Hamburg. Die renommierte Schauspielerin inszenierte exklusiv für das Hamburger Theater Festival. Heute ist Eröffnungspremiere.

Liebeskummer kennt jeder. Auch Johanna Wokalek weiß um dieses Gefühl: „Das ist ja jedem schon mal in seinem Leben begegnet“, sagt die Schauspielerin lächelnd. Liebeskummer ist gerade ihr Thema – in einem künstlerisch-literarischen Zusammenhang, inspiriert durch einen Text der französischen Schriftstellerin Marcelle Sauvageot. „Mich hat berührt, wie sie Liebeskummer in Worte fasst, ihre Klarheit der Gedanken und die Distanz, mit der sie versucht, ihr Verhalten zu überprüfen.“

Von Marcelle Sauvageot ist nur ein einziges Werk erschienen – und das posthum. „Fast ganz die Deine“ ist das radikale und schroffe Dokument einer gescheiterten Liebe, der Antwortbrief an den Geliebten, der sich von ihr lossagt, weil er eine andere heiraten will. Und der von der Schreiberin nie abgeschickt wurde. Sauvageot hat diesen 70seitigen Brief 1930 geschrieben, in einem Zug auf dem Weg ins Sanatorium. 1934 starb sie in Davos an Tuberkulose. Wokalek, 15 Jahre lang Ensemblemitglied am Wiener Burgtheater und inzwischen als freie Schauspielerin in verschiedene Projekte involviert, hat den Text der Französin zusammen mit dem Wiener Merlin Ensemble für einen literarisch-musikalischen Abend aufbereitet. Die Premiere an diesem Montag im Deutschen Schauspielhaus eröffnet das bis zum November dauernde Hamburger Theater Festival und ist zugleich die erste Arbeit, die im siebten Jahr seines Bestehens exklusiv für das Theater Festival inszeniert wird.

In der vergangenen Woche ist Johanna Wokalek nach Wien gereist, um mit den drei Musikern des Merlin Ensembles den Abend endgültig zusammenzubauen. „Bei der ersten Probe war der ganze Boden mit Notenblättern ausgelegt, aus denen wir dann Stücke ausgewählt haben“, erzählt die jetzt in Hamburg lebende Schauspielerin. „Wir werden auch mit Walzern arbeiten, weil der Walzer für mich der Inbegriff des Lebens ist. Für Liebe, Befreiung, Tod. Der ,Valse triste‘ von Jean Sibelius zum Beispiel passt sehr gut zum Text von Marcelle Sauvageot, weil er etwas Gebrochenes in sich trägt. Außerdem umkreist auch Sauvageot wieder ihr Thema. Da ist der Walzer wie eine musikalische Spiegelung.“

Nachdem die 40 Jahre alte Schauspielerin nicht mehr fest an die Burg gebunden ist, war sie in den vergangenen Jahren an einer ganzen Reihe von Aufführungen beteiligt, in der Musik und Literatur sich miteinander verbinden. „Nachtwache“ hieß ein Abend mit Liedern und Gedichten der Romantik, den sie mit ihrem Mann Thomas Hengelbrock, dem Chef des NDR-Sinfonieorchesters, und dem Balthasar-Neumann-Chor gestaltet hat. 2014 war sie als Sprecherin bei den Salzburger Festspielen in der Oper „Charlotte Salomon“ dabei und in diesem Jahr dort in Henry Purcells Oper „Dido und Aeneas“, für die sie einen Prolog und einen Epilog verfasst hat. „Das Schreiben macht mir gerade sehr viel Freude. Genauso wie die Zusammenarbeit mit Sängern und Musikern“, sagt sie. „Dido und Aeneas“ ist übrigens im kommenden Mai auf Kampnagel zu erleben.

▶ Übersicht der Datensätze:

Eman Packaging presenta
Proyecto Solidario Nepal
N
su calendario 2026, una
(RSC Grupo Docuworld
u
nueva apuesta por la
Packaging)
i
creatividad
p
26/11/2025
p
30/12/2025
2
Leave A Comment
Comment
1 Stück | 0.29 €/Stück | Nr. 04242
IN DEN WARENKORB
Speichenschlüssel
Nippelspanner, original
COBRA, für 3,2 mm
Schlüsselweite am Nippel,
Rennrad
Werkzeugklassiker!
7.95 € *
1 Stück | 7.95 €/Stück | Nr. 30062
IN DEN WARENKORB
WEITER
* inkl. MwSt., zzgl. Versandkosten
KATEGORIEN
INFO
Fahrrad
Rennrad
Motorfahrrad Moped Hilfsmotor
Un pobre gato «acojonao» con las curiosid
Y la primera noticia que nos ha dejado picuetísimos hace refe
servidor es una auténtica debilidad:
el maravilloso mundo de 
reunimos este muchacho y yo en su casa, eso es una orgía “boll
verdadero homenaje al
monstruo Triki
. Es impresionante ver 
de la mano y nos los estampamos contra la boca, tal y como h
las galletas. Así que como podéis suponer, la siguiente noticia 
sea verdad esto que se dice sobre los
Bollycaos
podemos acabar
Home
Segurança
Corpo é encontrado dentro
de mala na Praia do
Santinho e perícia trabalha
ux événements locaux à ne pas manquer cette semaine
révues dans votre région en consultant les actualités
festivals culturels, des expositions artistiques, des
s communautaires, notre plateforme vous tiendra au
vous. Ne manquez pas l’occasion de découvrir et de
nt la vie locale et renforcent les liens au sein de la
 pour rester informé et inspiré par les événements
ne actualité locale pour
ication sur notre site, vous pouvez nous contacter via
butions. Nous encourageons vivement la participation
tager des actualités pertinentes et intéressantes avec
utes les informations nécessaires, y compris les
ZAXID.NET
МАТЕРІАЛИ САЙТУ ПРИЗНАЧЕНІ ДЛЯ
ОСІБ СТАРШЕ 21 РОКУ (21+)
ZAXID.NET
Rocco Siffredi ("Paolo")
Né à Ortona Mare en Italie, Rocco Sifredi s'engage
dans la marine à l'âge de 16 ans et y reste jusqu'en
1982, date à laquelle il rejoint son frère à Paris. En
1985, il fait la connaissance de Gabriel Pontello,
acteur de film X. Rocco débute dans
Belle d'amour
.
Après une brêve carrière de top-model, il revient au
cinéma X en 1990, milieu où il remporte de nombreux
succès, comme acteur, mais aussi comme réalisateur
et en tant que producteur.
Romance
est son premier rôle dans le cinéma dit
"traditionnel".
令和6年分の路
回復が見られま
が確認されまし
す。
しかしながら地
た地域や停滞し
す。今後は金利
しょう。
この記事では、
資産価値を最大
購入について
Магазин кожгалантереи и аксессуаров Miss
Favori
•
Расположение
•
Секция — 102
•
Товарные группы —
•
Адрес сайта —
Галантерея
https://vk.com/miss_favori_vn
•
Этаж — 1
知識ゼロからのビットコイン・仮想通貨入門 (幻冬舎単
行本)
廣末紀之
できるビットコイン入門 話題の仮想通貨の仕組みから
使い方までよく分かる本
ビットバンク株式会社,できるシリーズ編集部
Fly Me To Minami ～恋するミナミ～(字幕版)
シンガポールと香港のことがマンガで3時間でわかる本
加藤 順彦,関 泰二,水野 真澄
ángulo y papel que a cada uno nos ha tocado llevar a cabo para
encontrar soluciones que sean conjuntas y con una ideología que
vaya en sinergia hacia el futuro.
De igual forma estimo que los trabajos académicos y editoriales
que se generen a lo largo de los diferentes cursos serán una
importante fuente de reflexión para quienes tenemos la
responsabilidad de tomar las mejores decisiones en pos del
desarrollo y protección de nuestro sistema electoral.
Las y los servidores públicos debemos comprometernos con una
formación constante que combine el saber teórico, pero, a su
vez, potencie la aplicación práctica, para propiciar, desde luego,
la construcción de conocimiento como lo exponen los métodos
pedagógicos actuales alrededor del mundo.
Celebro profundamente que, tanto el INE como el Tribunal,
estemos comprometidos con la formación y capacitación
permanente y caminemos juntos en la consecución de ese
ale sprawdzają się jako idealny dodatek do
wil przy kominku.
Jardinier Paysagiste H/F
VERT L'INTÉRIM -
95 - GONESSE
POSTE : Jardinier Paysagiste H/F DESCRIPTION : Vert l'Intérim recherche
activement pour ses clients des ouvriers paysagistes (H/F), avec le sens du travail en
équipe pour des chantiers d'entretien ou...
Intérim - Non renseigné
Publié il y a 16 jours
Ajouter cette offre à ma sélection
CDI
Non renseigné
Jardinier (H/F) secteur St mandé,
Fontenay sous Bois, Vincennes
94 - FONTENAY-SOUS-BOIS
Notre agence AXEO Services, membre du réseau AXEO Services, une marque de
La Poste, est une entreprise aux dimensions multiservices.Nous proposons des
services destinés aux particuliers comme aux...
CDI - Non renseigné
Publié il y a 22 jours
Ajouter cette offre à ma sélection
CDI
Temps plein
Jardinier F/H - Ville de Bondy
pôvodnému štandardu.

▶ Fragen zum Text:
[1] Beantworten Sie die folgenden Fragen anhand des Leseauszugs:
(a) Wann und wo starb Marcelle Sauvageot?
(b) Mit wie vielen Musikern des Merlin Ensembles hat Johanna Wokalek in Wien geprobt?
(c) Welche Funktion hat Thomas Hengelbrock laut Leseauszug?
[2] Stimmen die folgenden Aussagen mit dem Leseauszug überein? Antworten Sie jeweils mit Ja oder Nein und zitieren Sie die entscheidende Stelle.
(a) Marcelle Sauvageot hat ihren Brief an den Geliebten abgeschickt.
(b) Johanna Wokalek war 15 Jahre lang Ensemblemitglied am Wiener Burgtheater.
(c) Das Hamburger Theater Festival dauert bis Dezember.
Die Datensätze haben mit dem Leseauszug nichts zu tun.

▶ Gelöste Aufgaben:
[1]
(a) 1934 in Davos.
(b) Mit drei Musikern.
(c) Er ist Chef des NDR-Sinfonieorchesters.

[2]
(a) Nein: „Und der von der Schreiberin nie abgeschickt wurde.“
(b) Ja: „15 Jahre lang Ensemblemitglied am Wiener Burgtheater“
(c) Nein: „das bis zum November dauernde Hamburger Theater Festival“